What should that approach include? In the absence of action by policymakers, Canada’s 2023 privacy commissioners offered (non-binding) guidance for employers that included a number of key principles:
- Inform employees of the electronic monitoring systems being used and explain their implications in clear and plain language.
- Be reasonable and proportional when collecting employee information, especially with highly sensitive biometric information like fingerprints, iris scans, and voiceprints. Make sure there are processes in place so that electronic monitoring isn’t used for anything but its defined purpose.
- Use monitoring technologies only when necessary. Do not use them to make significant decisions about an employee’s performance or employment prospects without a human involved.
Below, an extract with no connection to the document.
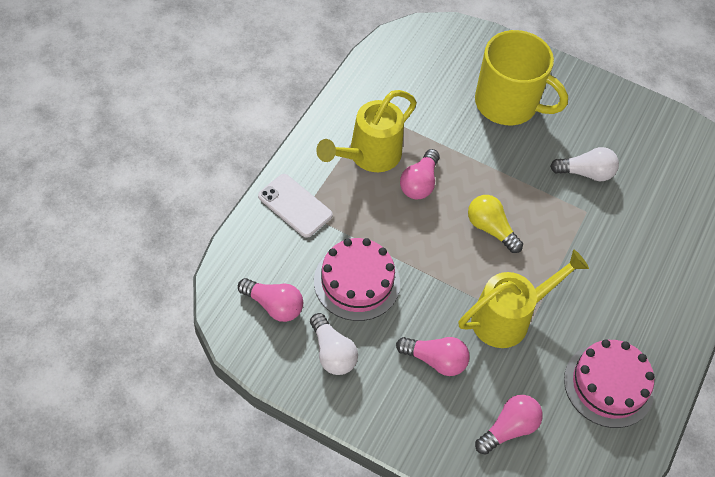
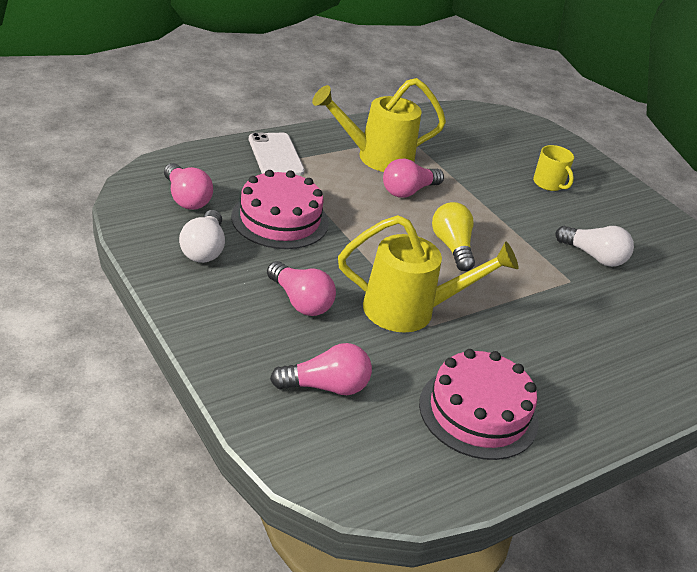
camera: 30 degrees right, 20 degrees down
yellow mug [475,30,568,125] -> yellow mug [533,145,574,191], size x0.45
- Conduct privacy impact assessments to identify risks to privacy and other human rights laws.
- Provide employees with clear information about how to object to the collection use, or disclosure of their personal information, how to challenge decisions made with it, and how to get access to their personal data.
But if the motivation behind Bossware is primarily enhanced productivity, organizations will have to continually wrestle with the balance between gathering data about how their employees act at work and damaging the employee-employer relationship.
Because one final stat jumps out above all else.
According to that Slack State of Work report, staff who felt trusted by their employer were twice as productive as those who did not.
That’s a huge gap — and there might be a lesson in it.